Airline stocks bear the brunt of Covid-19 volatility

American airline United says demand for flights to China down ‘approximately 100%’

Aer Lingus parent IAG says it is not able to give any accurate guidance to investors on what to expect from the company in financial terms this year. Photograph: Cathal McNaughton/Reuters

Aer Lingus parent IAG says it is not able to give any accurate guidance to investors on what to expect from the company in financial terms this year. Photograph: Cathal McNaughton/Reuters

 

Travel stocks have been hit harder than most amid the rapid spread of the coronavirus epidemic, and, within that sector, airline stocks have suffered the most.

It is yet another blow to an industry that has been hamstrung for much of the past year by the grounding of Boeing’s 737 Max – the workhorse of many fleets worldwide.

That had forced airlines, including Ryanair, to lower their ambitions for expansion of routes and passenger numbers as ordered aircraft didn’t arrive.

The latest crisis presents a different concern: there are enough planes but many will have to be diverted as passengers shy away from travel to an increasing number of destinations. It is being exacerbated by the cancellation of a growing number of headline business conferences and events – including Mobile World Congress in Barcelona and the Geneva Motor Show.

Aer Lingus parent IAG was the latest company to tell markets on Friday that the spread of Covid-19 meant it was no longer able to give any accurate guidance to investors on what to expect from the company in financial terms this year.

The group, which includes British Airways, Iberia and Vueling, is reducing capacity, citing “demand weakness on Asian and European routes and a weakening of business travel across our network”.

European rival Lufthansa has said that it will cut flights on both long and short-haul networks while staff at Europe’s other big beast, Air France-KLM, were told in a video by chief executive Ben Smith that it was readying a new round of cost-cutting to deal with the “extraordinary situation”.

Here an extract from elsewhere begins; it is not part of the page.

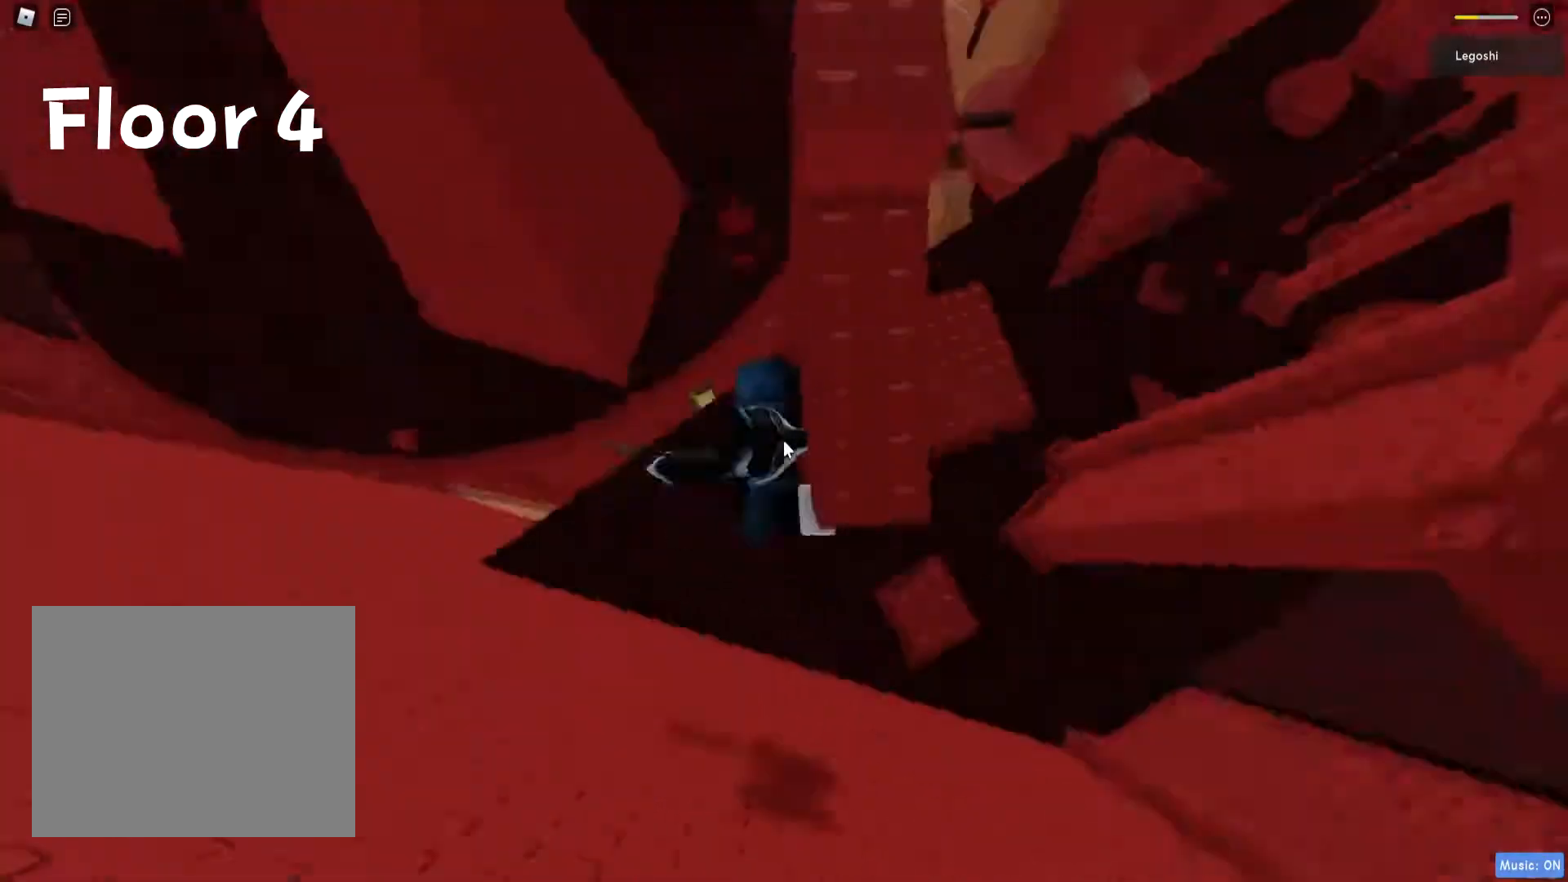
{"keys": ["w"], "events": [[17, "shift", "down"], [83, "space", "down"], [150, "shift", "up"], [217, "space", "up"], [250, "d", "down"], [350, "d", "up"], [500, "w", "down"]]}
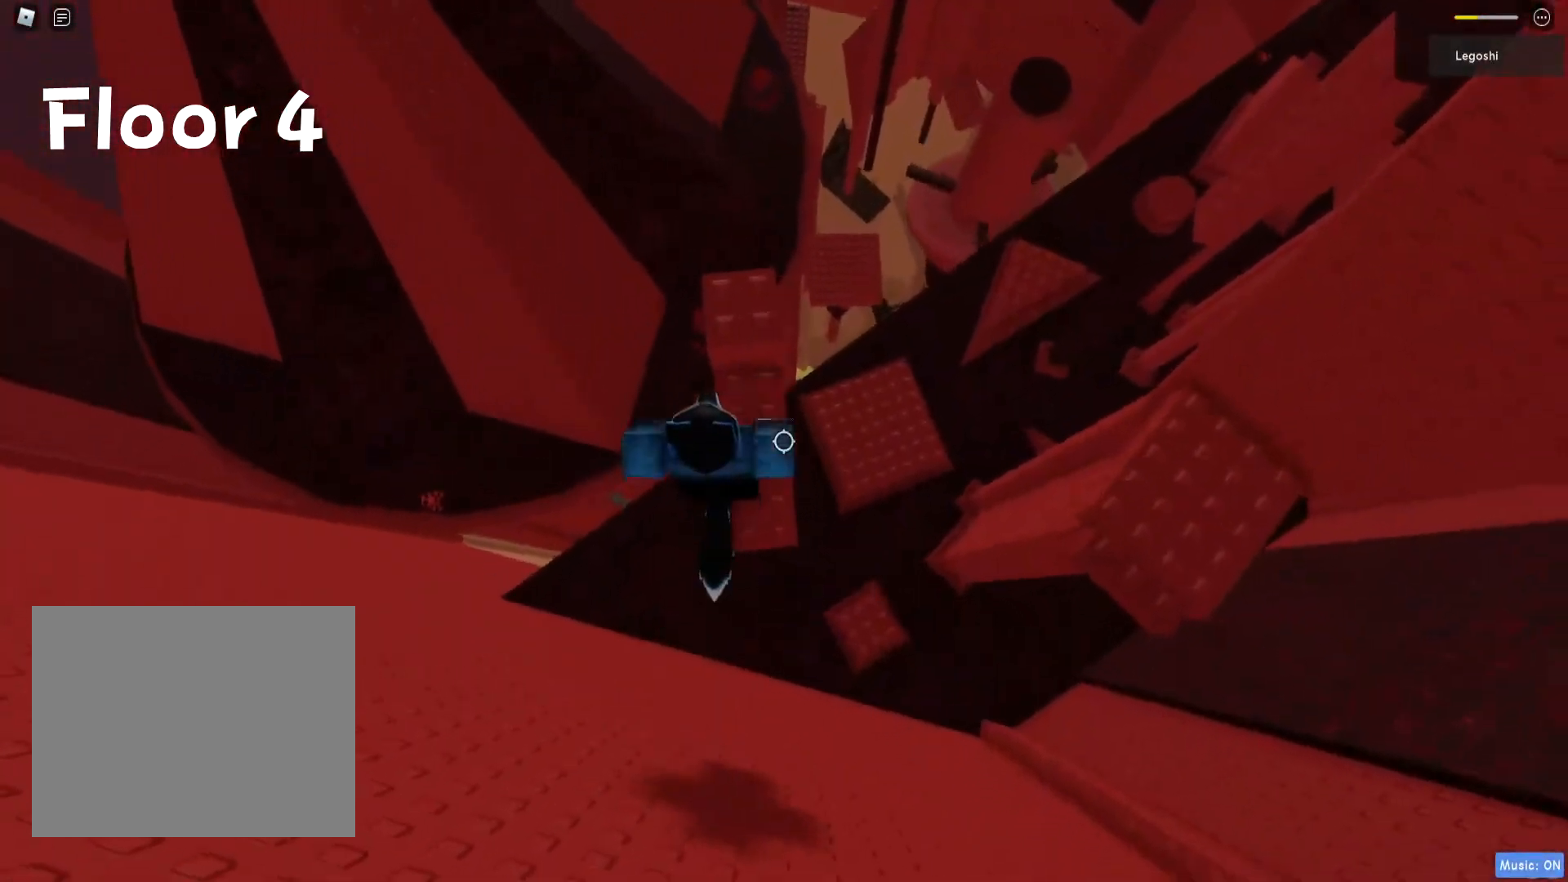
{"keys": ["d", "space"], "events": [[100, "w", "up"], [183, "d", "down"], [367, "space", "down"]]}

Budget carriers have not escaped, with EasyJet announcing plans to reduce capacity on some routes, though Ryanair is still insisting that it is business as usual – for now.

The scale of the challenge for airline executives was highlighted by the commendably understated view from American airline United last week when it said demand for flights to China was down “approximately 100 per cent”.

Airline chiefs are well used to dealing with disruption, whether through weather, terror attack or economic collapse. Their biggest problem this time is lack of visibility on when things might get back to anything approaching normal.